The coloring above (along with several others) was found by Bernd Steinbach of Frieburg University and Christian Posthoff of the University of the West Indies. They win the $289 prize that Gasarch had offered for a solution.
Gasarch has posted more details on the Computational Complexity blog. But apparently we’re going to have to wait until May to learn how the coloring was found. The one interesting clue revealed so far is that the paper will be presented at the International Symposia on Multiple-Valued Logic.
Addendum 2012-02-11: For the benefit of those who don’t read the comments, I repeat a remark from reader Craig:
What I don’t like about this solution (or, indeed, the solutions to other related problems) is the arbitrariness. Is it not the case that you should be able to permute the rows and columns of any solution and arrive at a new solution? That being the case, I feel that you should be able to adjust the rows and columns here in order to highlight some kind of revealing pattern in the colouring.
Indeed, the matrix of dots shown above is one of (17!)2 equivalent solutions. How should we choose one of those permutations to serve as a representative of the class?

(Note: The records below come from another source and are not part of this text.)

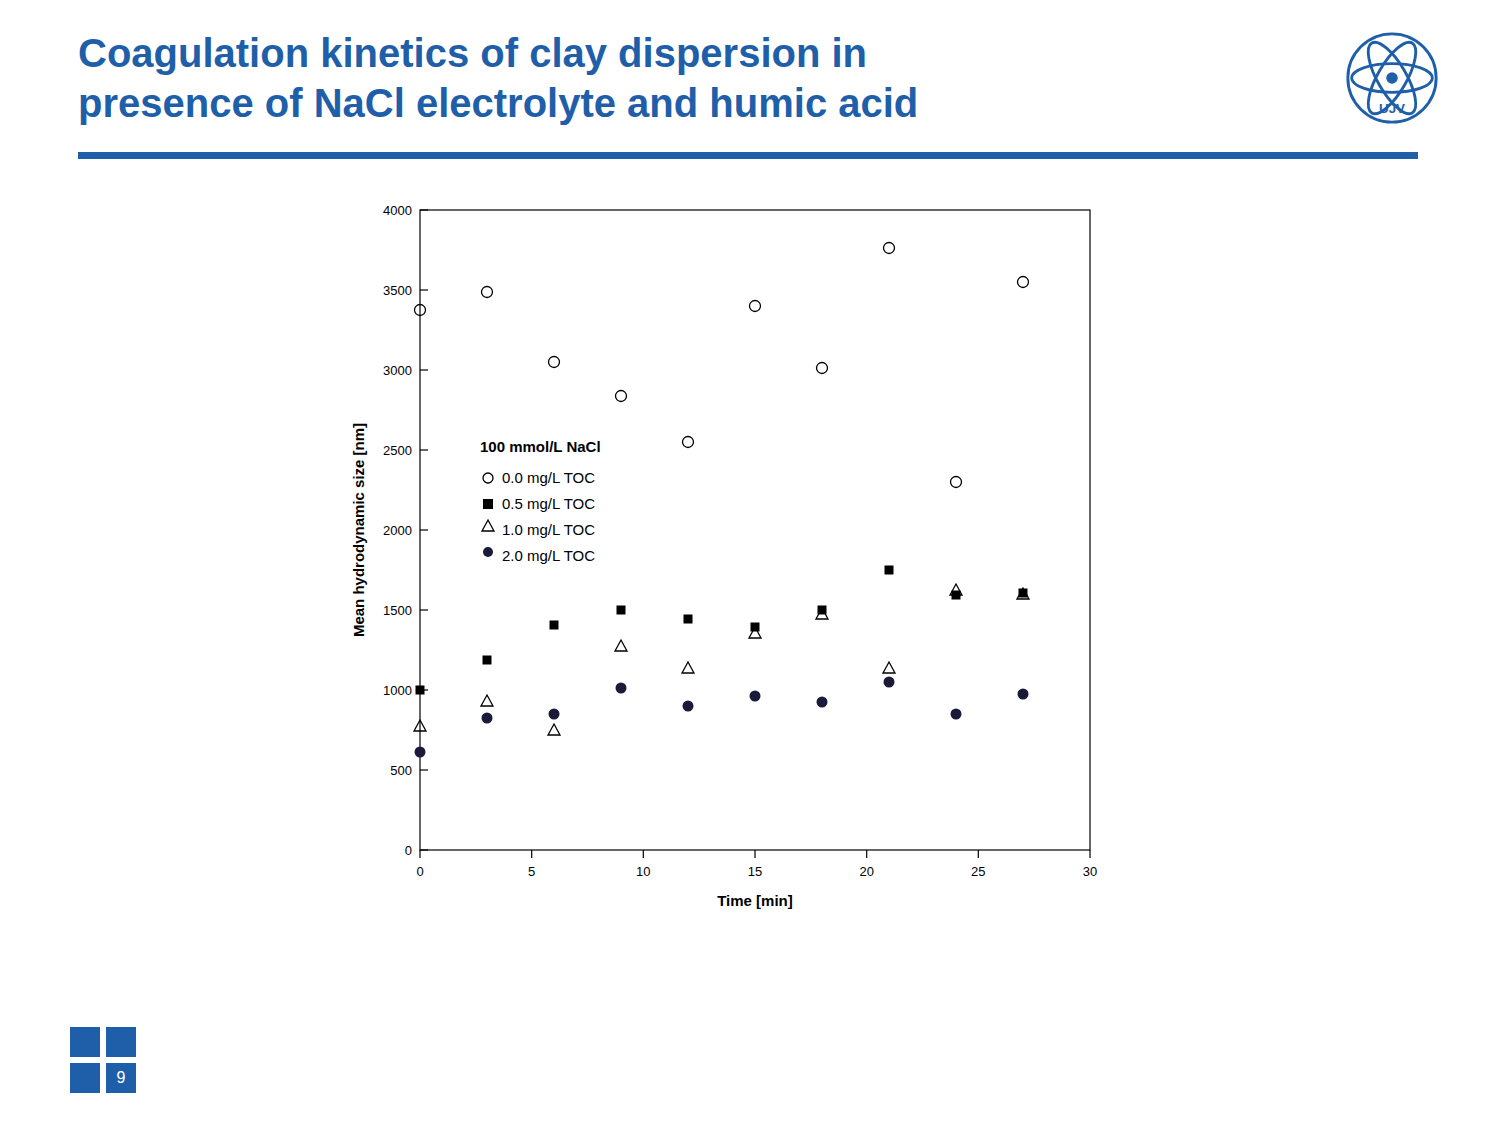Coagulation kinetics of clay dispersion in
presence of NaCl electrolyte and humic acid
UJV
4000 3500 3000 2500 2000 1500 1000 500 0 0 5 10 15 20 25 30 Time [min] Mean hydrodynamic size [nm] 100 mmol/L NaCl 0.0 mg/L TOC 0.5 mg/L TOC 1.0 mg/L TOC 2.0 mg/L TOC
9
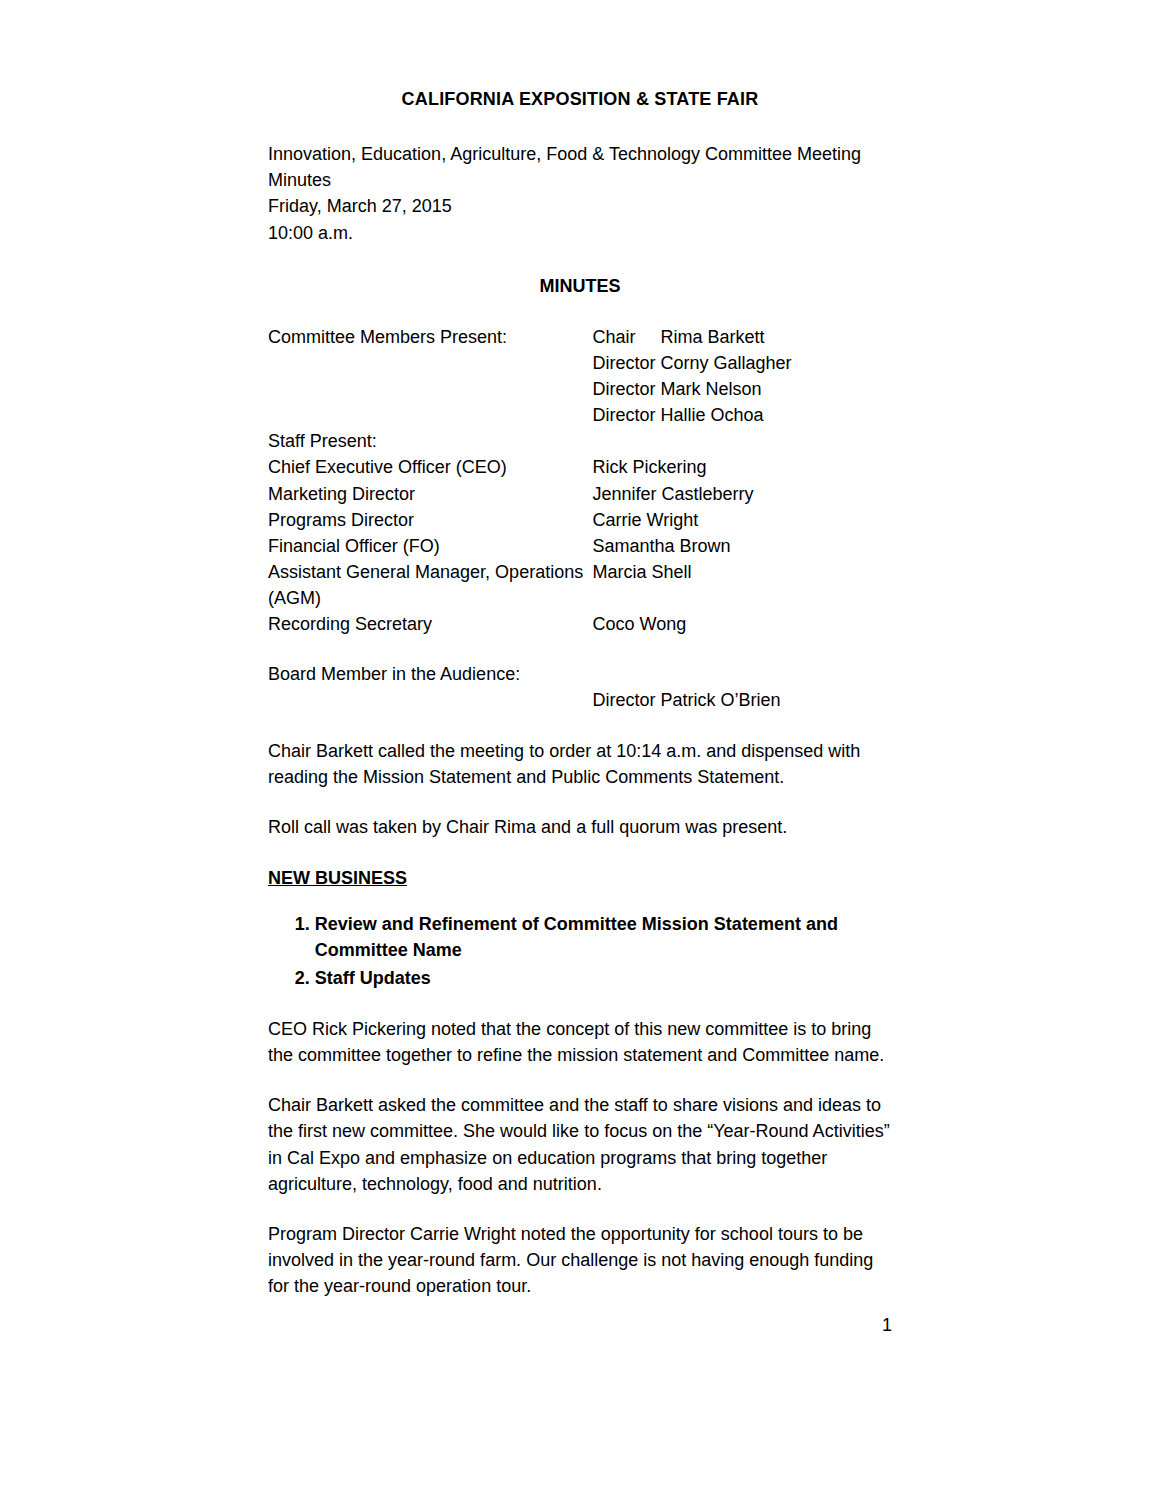CALIFORNIA EXPOSITION & STATE FAIR
Innovation, Education, Agriculture, Food & Technology Committee Meeting Minutes
Friday, March 27, 2015
10:00 a.m.
MINUTES
| Committee Members Present: | Chair Rima Barkett |
| | Director Corny Gallagher |
| | Director Mark Nelson |
| | Director Hallie Ochoa |
| Staff Present: | |
| Chief Executive Officer (CEO) | Rick Pickering |
| Marketing Director | Jennifer Castleberry |
| Programs Director | Carrie Wright |
| Financial Officer (FO) | Samantha Brown |
| Assistant General Manager, Operations (AGM) | Marcia Shell |
| Recording Secretary | Coco Wong |
| Board Member in the Audience: | |
| | Director Patrick O’Brien |
Chair Barkett called the meeting to order at 10:14 a.m. and dispensed with reading the Mission Statement and Public Comments Statement.
Roll call was taken by Chair Rima and a full quorum was present.
NEW BUSINESS
Review and Refinement of Committee Mission Statement and Committee Name
Staff Updates
CEO Rick Pickering noted that the concept of this new committee is to bring the committee together to refine the mission statement and Committee name.
Chair Barkett asked the committee and the staff to share visions and ideas to the first new committee. She would like to focus on the “Year-Round Activities” in Cal Expo and emphasize on education programs that bring together agriculture, technology, food and nutrition.
Program Director Carrie Wright noted the opportunity for school tours to be involved in the year-round farm. Our challenge is not having enough funding for the year-round operation tour.
1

Personally, I’m not optimistic about finding a “revealing pattern” in any of the 126513546505547170185216000000 permuted matrices. If there were some simple, concisely described rule governing the arrangement of the dots—other than the no-monochrome-rectangle criterion itself—then we could make use of that rule to find a solution, or at least to reduce the search space. When Steinbach and Posthoff reveal their secret method, maybe we’ll learn that such a rule exists, but I doubt it.
Even if we can’t make a pretty picture by permuting rows and columns, it would still be useful to have some canonical ordering, so that we could easily determine whether two arrays are members of the same equivalence class. I’m not sure how best to do that, but if we assign an ordering to the colors, we can at least sort them.
There is still some arbitrariness here. We have not dealt with the 4! orderings of the colors. Is there a smarter way to go about it?